Wellbutrin is a α3ß4 antagonist too, seems that this antagonism of this receptors has some implications in drug tolerance, DXM appears to be an antagonist at that receptor too.

AFAIK memantine only antagonizes the alpha7 nicotinic receptor and not the α3ß4, this would explain why DXM is better at reversing tolerance in some cases then DXM, atlough memantine does appear to be efficient at reversing benzo tolerance and preventing further tolerance from occuring.

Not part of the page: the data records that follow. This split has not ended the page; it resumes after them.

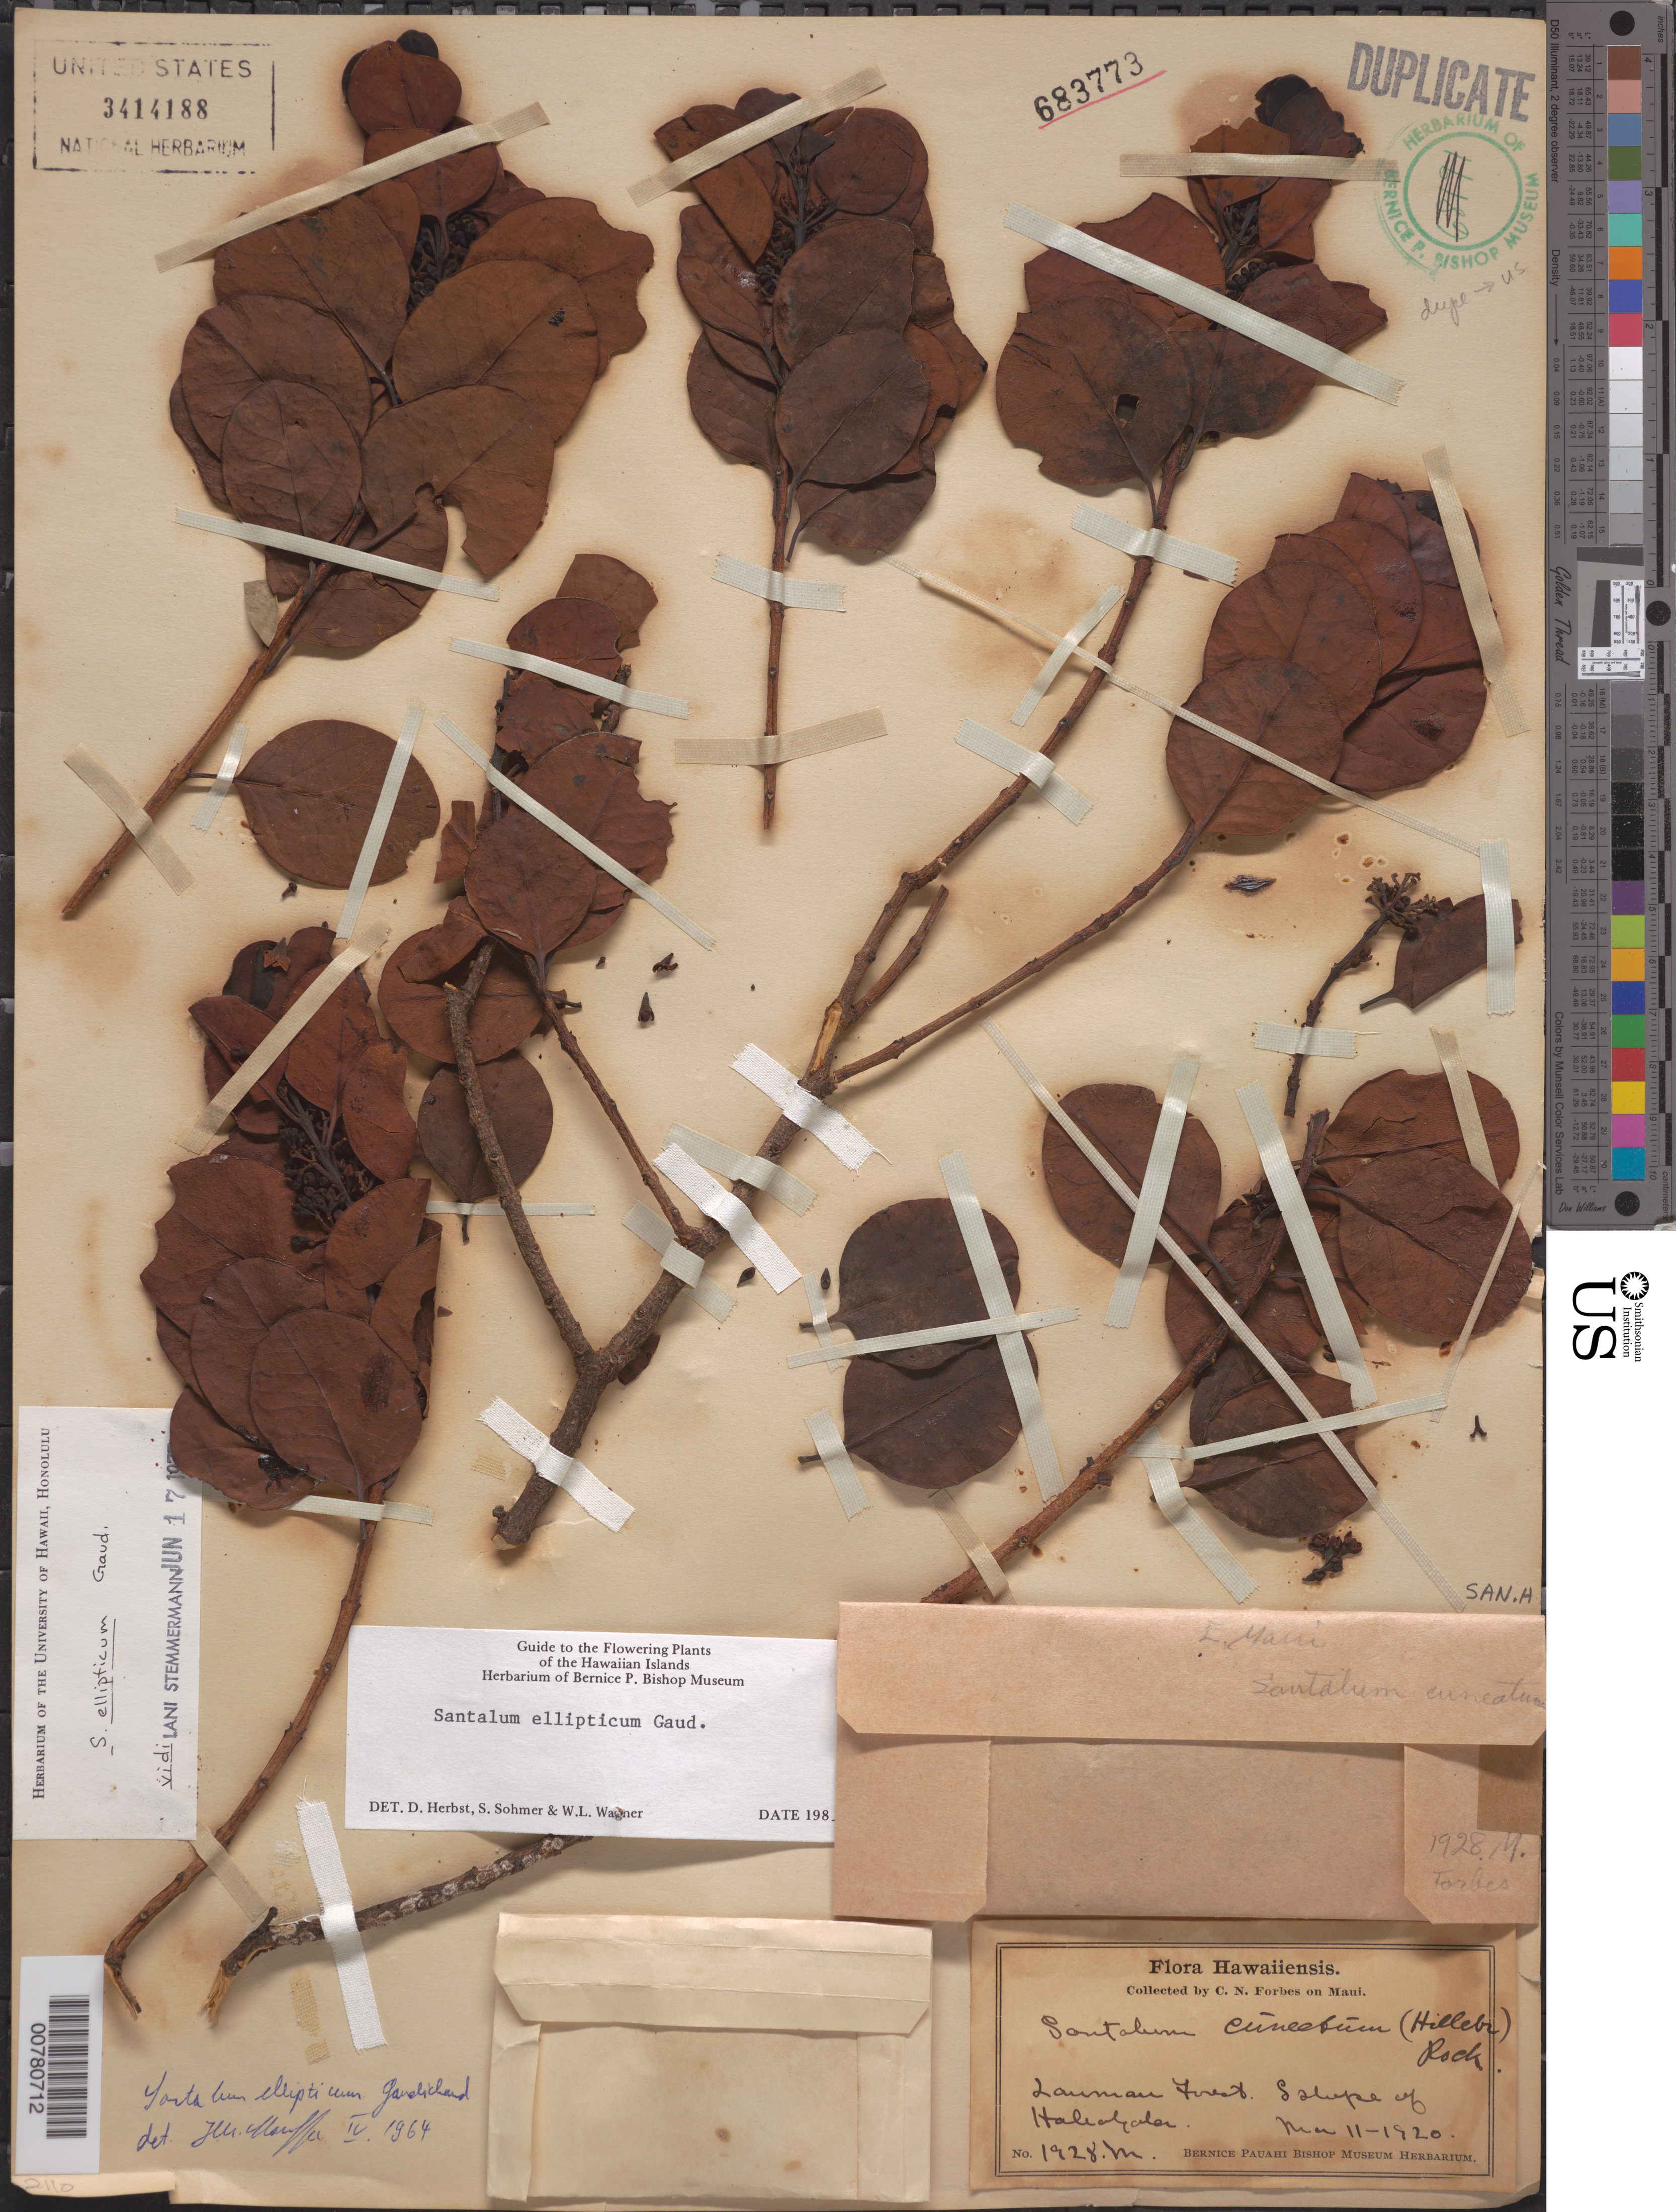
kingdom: Plantae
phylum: Tracheophyta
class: Magnoliopsida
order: Santalales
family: Santalaceae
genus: Santalum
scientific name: Santalum ellipticum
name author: Gaudich.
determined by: Herbst, D. R.; Sohmer, S. H.; Wagner, W. L.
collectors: C. N. Forbes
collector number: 1928.M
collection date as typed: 11 May 1920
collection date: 1920-05-11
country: United States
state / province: Hawaii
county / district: Maui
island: Maui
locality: Lauman Forest, S Slope of Haleakala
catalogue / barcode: US 3414188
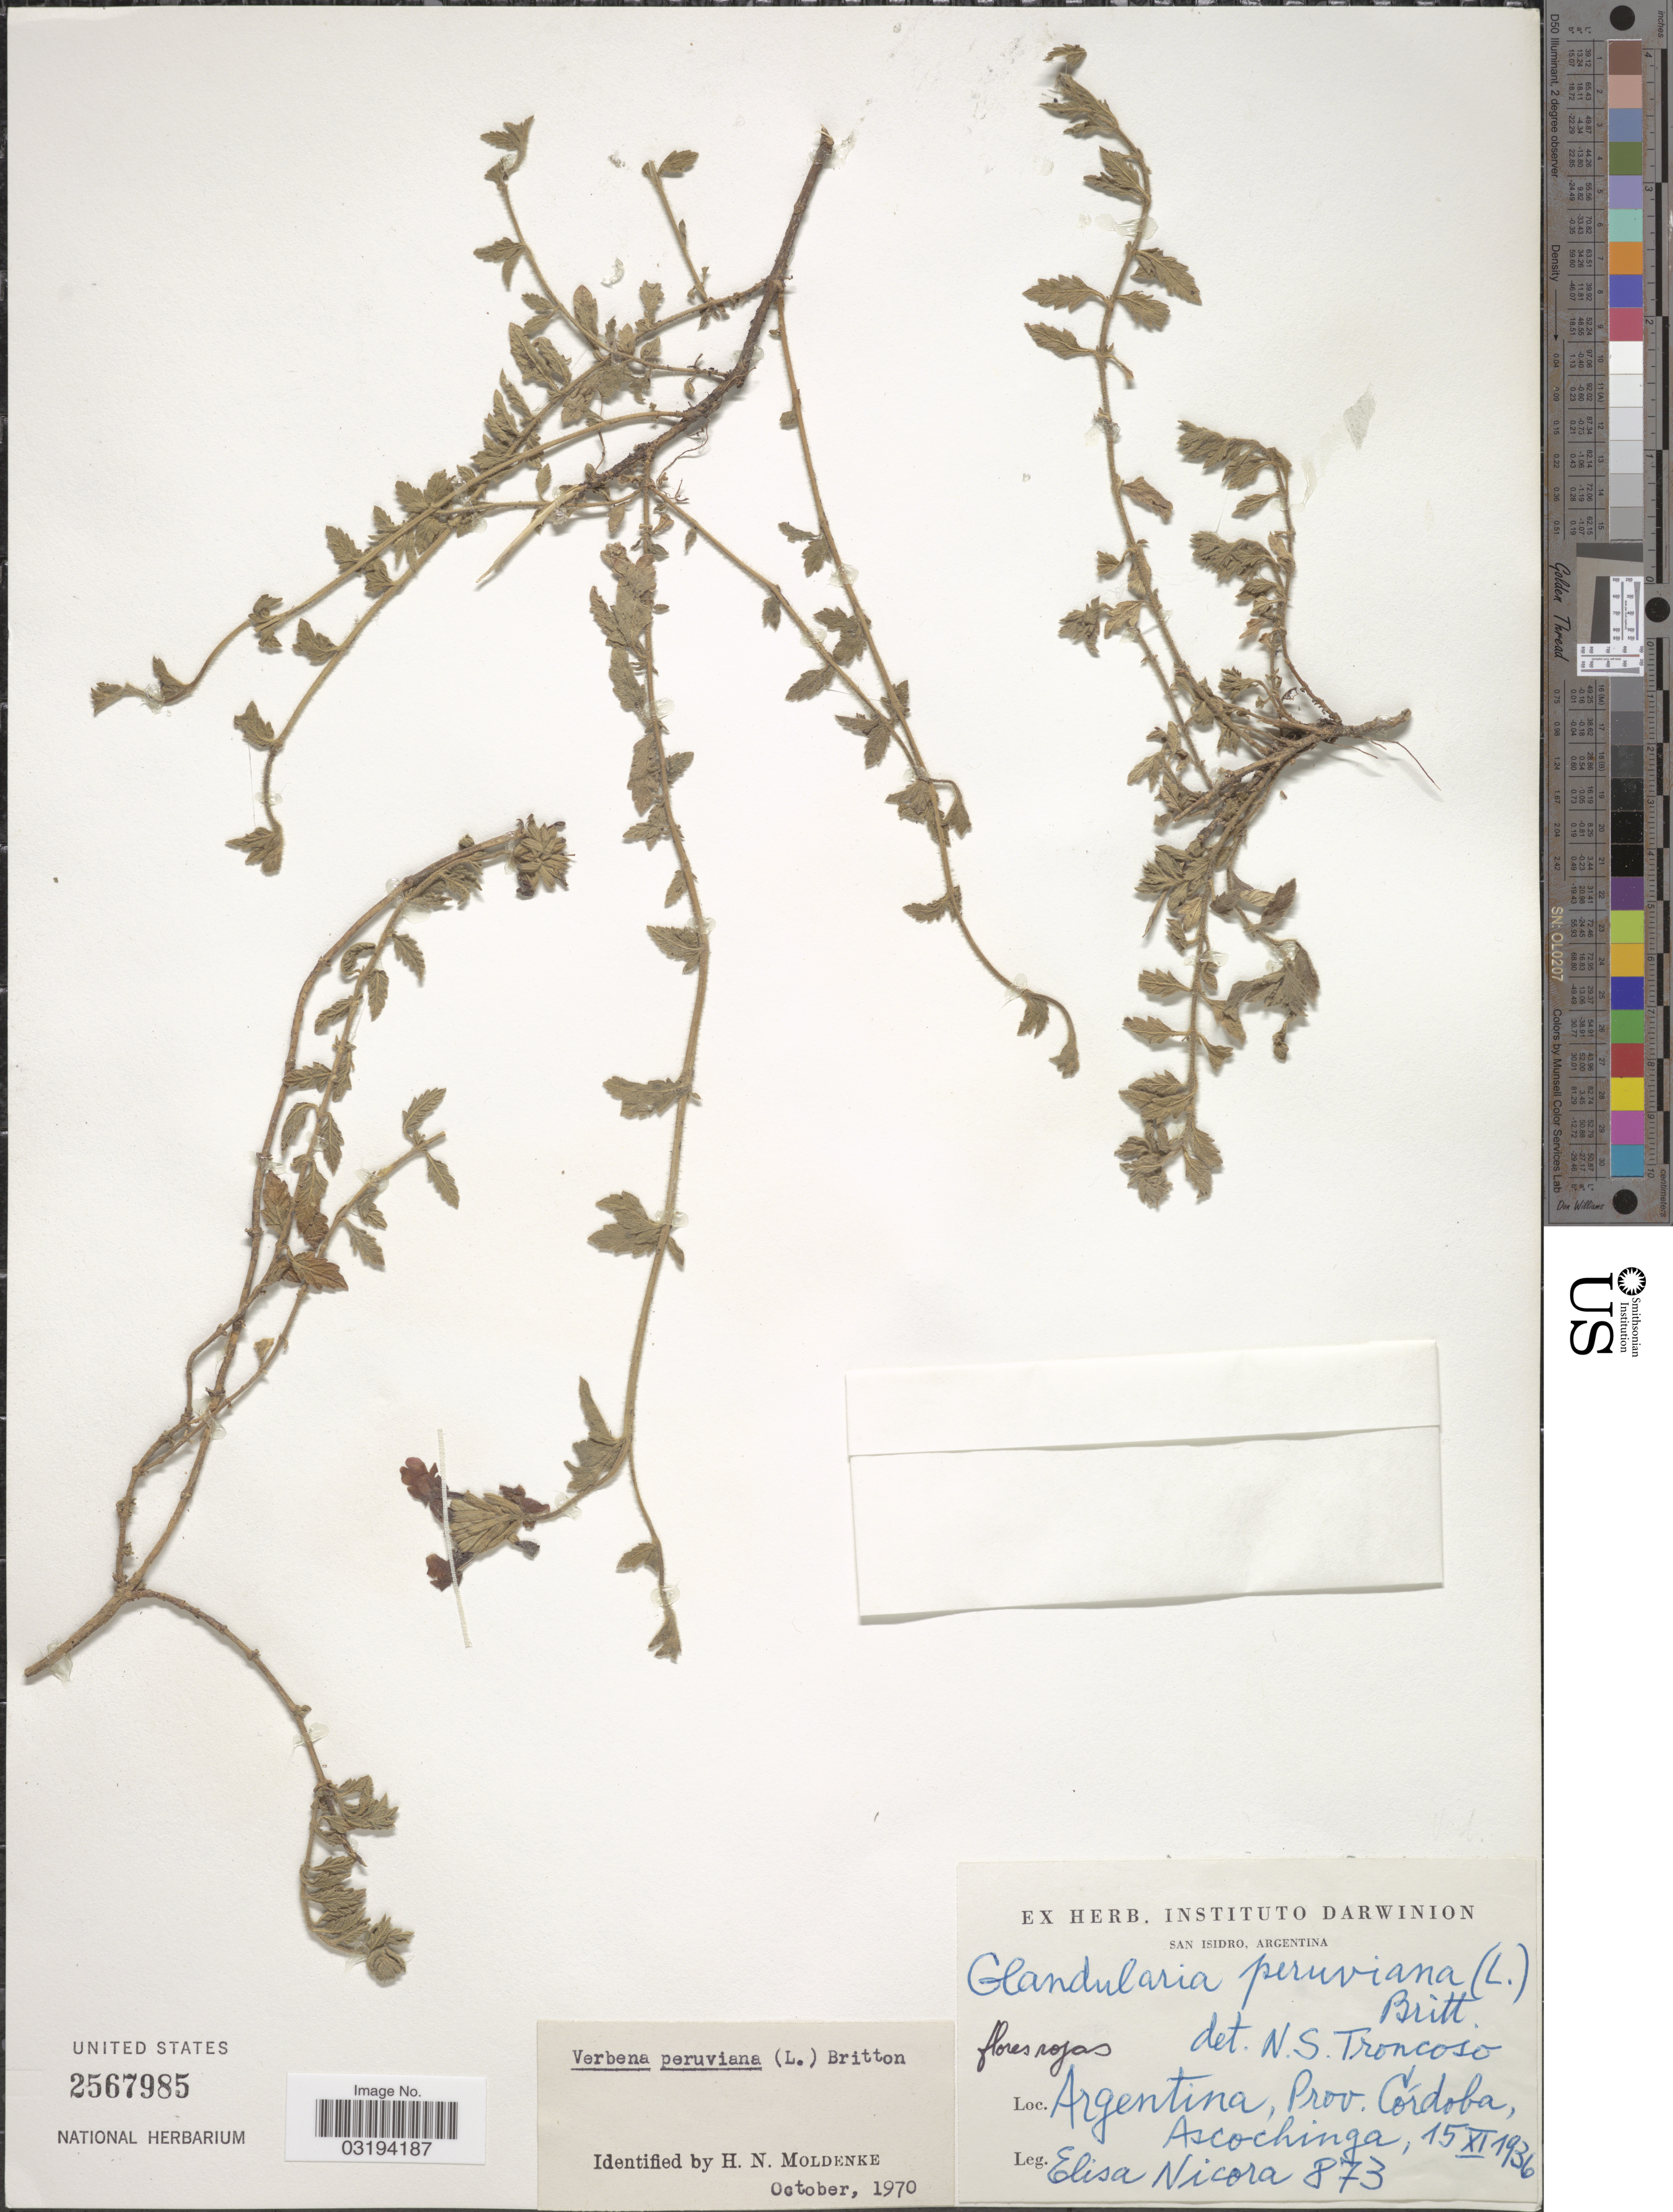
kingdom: Plantae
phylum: Tracheophyta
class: Magnoliopsida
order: Lamiales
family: Verbenaceae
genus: Verbena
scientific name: Verbena peruviana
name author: (L.) Britton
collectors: E. G. Nicora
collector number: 873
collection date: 1936-11-15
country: Argentina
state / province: Cordoba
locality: Ascochinga.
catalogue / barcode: US 2567985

There's some good data on this receptor and addiction, will post more tomorrow, time for sleep soon!
 
Last edited:
Well at the 20mg dose, memantine is causing considerable respiratory suppression - should I take that as a sign that it is making me more sensitive to my valium dosing? I think I may need to cut back to 10mg a day as the respiratory suppression is rather significant.
 
Cant you try to lower your benzo's doses? Memantine shouldnt do that so id say its the valium.
 
Yeah I cut the valium to 30mg a day instead of 40mg and kept the memantine at 20mg. Now I just need to see how my body does with it.

The weird thing is that the DXM did not cause this side effect and its not listed on memantine's side effect list. I may just be very sensitive to this drug??